Exercise directions —
Repeat the lines from the line with "This website uses cookies" to the line with "provide social media" in the listing below, keeping both end lines and adding nothing.

Input for this task —
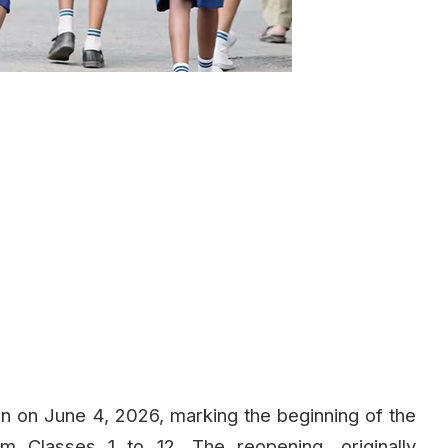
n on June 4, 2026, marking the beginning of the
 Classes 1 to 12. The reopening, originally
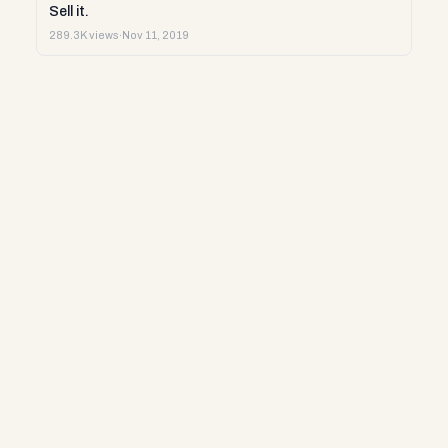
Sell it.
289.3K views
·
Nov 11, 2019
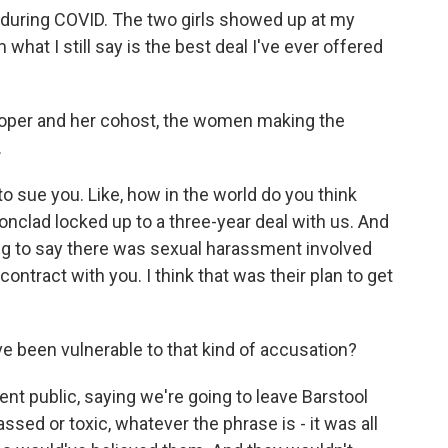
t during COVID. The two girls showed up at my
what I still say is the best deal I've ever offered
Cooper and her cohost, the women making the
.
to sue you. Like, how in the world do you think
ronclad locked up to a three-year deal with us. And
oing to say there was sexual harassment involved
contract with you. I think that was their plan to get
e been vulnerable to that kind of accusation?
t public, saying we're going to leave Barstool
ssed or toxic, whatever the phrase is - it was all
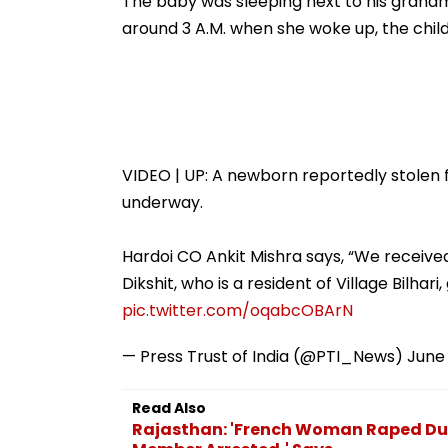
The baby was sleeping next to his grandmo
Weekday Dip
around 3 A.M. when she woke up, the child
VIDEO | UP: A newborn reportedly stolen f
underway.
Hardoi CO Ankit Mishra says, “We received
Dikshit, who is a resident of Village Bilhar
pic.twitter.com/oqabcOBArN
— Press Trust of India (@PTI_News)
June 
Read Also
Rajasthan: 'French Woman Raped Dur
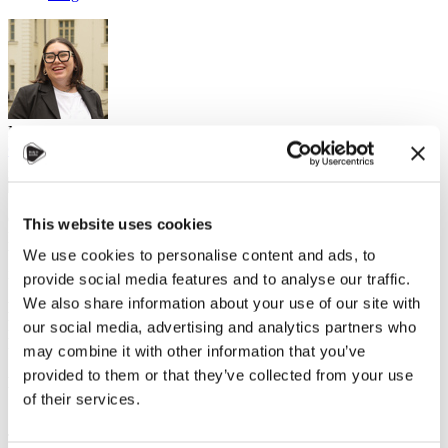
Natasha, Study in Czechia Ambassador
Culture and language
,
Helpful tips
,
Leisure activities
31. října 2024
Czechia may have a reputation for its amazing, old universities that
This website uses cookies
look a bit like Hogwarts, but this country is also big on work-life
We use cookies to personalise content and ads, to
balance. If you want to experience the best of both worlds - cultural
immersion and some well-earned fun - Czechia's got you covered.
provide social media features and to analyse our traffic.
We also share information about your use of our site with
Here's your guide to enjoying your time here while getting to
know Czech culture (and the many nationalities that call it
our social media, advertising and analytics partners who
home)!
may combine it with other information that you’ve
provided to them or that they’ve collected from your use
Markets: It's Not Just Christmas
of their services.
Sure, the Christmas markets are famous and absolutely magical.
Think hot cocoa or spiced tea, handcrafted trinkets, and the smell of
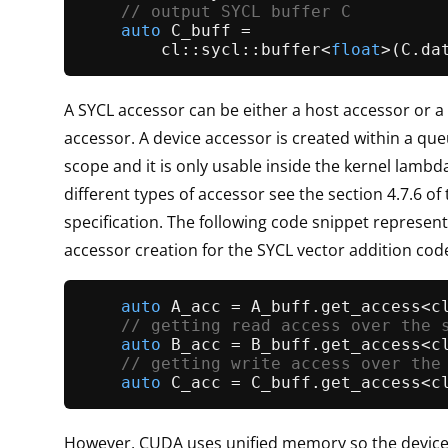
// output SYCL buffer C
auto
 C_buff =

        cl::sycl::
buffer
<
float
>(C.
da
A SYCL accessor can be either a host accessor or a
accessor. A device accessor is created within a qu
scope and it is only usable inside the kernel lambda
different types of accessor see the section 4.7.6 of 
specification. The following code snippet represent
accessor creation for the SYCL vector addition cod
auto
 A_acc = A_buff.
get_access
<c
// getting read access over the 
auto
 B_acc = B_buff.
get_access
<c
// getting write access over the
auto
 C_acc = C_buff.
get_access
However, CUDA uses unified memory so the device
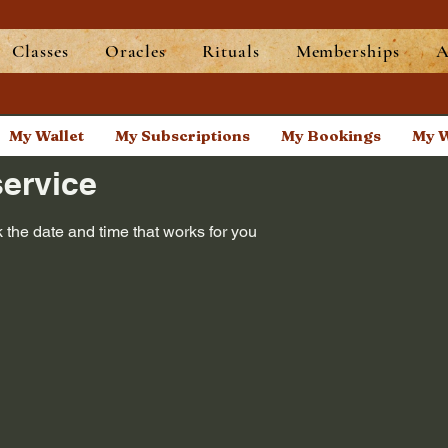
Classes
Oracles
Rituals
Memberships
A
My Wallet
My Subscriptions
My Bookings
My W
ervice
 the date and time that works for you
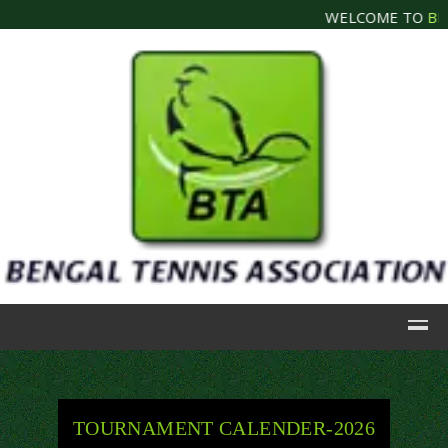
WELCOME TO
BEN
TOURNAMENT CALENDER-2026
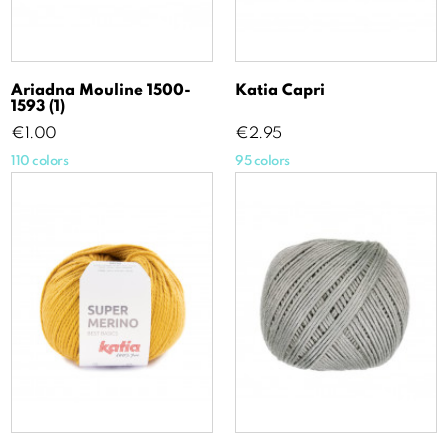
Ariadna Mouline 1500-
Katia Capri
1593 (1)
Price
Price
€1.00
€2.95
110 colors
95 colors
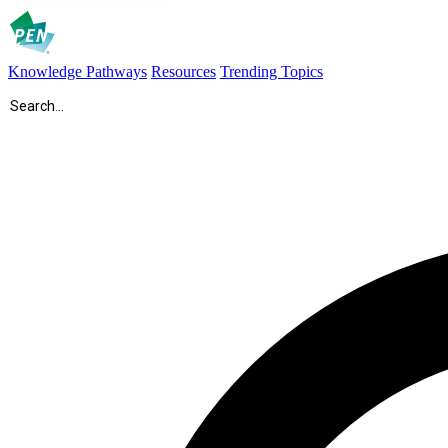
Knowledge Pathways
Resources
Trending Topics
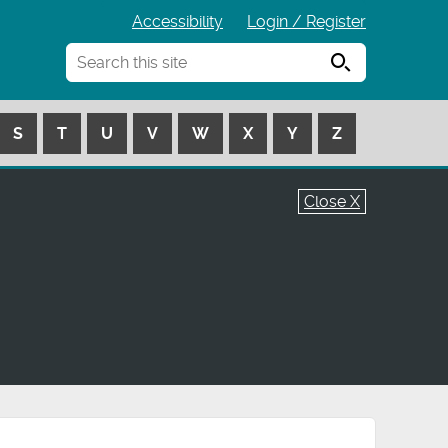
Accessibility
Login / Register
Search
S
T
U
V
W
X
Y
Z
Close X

--

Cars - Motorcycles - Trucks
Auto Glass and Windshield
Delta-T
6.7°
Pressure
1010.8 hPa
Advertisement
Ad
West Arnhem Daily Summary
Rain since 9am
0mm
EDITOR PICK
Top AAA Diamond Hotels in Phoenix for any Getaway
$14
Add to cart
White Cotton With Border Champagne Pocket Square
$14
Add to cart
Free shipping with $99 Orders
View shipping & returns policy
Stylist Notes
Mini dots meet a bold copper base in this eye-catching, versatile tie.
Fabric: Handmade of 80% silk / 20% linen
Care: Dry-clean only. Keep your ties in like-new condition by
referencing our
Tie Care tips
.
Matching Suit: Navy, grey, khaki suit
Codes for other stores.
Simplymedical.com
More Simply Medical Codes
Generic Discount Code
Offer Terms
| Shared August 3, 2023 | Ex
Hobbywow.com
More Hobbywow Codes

Exercise response —
This website uses cookies
look a bit like Hogwarts, but this country is also big on work-life
We use cookies to personalise content and ads, to
balance. If you want to experience the best of both worlds - cultural
immersion and some well-earned fun - Czechia's got you covered.
provide social media features and to analyse our traffic.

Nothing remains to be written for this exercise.